A now-famous text, at least in radfem circles, by Lierre Keith. Go read it, if you have any patience for online reading.
If feminism was reduced to one word, it would be this: no. “No” is a boundary, spoken only by a self who claims one. Objects have neither; subjects begin at no. Feminists said no and we meant it.
The boundary of “no” extended outward, an insult to one being an injury to all: “we” is the word of political movements. Without it, women are cast adrift in a hostile, chaotic sea, holding our breath against the next Bad Thing. With the lens of feminism, the chaos snaps into sharp focus. We gave words to the Bad Things, then faced down denial and despair to see the pattern. That’s called theory. Then we demanded remedies. That’s what subjects, especially political subjects, do. Emmeline Pankhurst, leader of the British suffragettes, worked at the Census Office as a birth registrar. Every day, young girls came in with their newborns. Every day, she had to ask who the father was, and every day the girls wept in humiliation and rage. Reader, you know who the fathers were. That’s why Pankhurst never gave up.

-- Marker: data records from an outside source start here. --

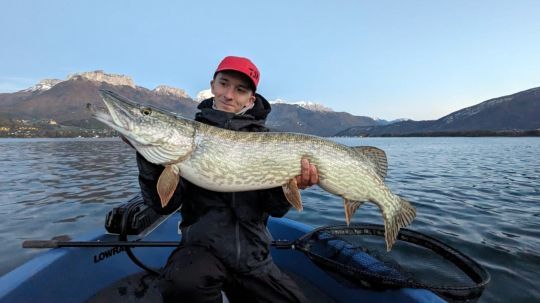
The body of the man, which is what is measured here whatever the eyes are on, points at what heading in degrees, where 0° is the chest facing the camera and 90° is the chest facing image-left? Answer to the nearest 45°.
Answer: approximately 0°

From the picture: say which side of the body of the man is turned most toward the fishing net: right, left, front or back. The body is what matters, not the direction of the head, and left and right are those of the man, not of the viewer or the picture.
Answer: left
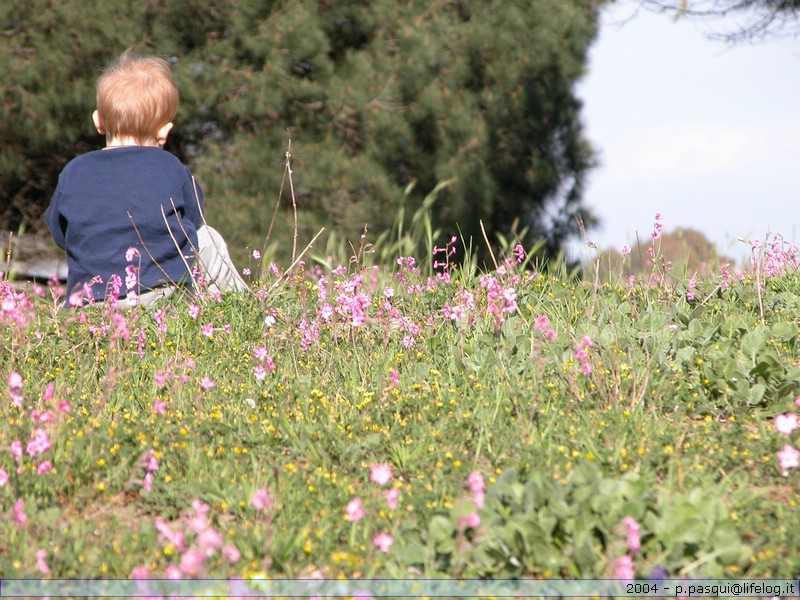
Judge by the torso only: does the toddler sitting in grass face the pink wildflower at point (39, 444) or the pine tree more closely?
the pine tree

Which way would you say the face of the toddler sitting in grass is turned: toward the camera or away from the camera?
away from the camera

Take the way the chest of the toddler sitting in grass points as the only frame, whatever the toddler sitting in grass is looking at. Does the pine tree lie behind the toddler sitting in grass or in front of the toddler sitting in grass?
in front

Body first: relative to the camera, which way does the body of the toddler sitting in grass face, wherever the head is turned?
away from the camera

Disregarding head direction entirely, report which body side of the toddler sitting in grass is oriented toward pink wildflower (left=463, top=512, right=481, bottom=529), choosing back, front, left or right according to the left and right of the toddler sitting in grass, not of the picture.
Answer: back

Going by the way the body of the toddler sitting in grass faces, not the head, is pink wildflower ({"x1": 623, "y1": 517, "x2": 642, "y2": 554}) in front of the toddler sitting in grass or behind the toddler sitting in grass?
behind

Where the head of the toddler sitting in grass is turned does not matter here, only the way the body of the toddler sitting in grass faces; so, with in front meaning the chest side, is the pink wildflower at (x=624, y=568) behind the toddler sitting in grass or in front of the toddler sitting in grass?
behind

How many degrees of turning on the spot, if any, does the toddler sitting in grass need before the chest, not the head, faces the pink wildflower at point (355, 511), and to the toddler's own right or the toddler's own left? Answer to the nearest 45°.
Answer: approximately 180°

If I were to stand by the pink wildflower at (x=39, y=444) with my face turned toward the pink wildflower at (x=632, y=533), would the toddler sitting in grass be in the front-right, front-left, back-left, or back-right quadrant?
back-left

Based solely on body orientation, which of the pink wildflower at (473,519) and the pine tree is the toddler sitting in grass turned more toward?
the pine tree

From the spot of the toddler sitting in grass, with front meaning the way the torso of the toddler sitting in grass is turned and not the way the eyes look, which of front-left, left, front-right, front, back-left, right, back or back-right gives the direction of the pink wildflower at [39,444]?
back
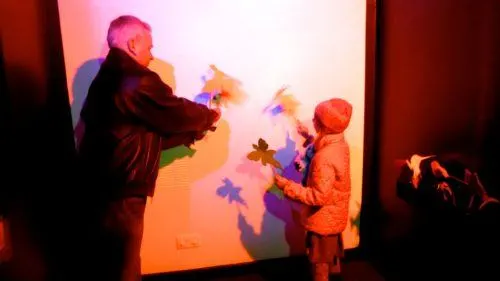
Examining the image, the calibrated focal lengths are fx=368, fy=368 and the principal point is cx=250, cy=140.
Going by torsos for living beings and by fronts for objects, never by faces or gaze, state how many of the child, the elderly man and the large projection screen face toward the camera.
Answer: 1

To say no to the sadist is to assert those girls as political subjects, as human beings with the standing the comes from inalienable rights. Each and every life is self-willed and sovereign; each life can only be lived in a body. Not an object to be broken down for parts: a living body. Child sexual abuse is especially designed to turn the body into a cage. The bars may start as terror and pain but they will harden to self-loathing. Instilling shame is the best method to ensure compliance: we are ashamed—sexual violation is very good at that—and for the rest of our lives we will comply. Our compliance is, of course, his control. His power is his pleasure, and another generation of girls will grow up in bodies they will surely hate, to be women who comply.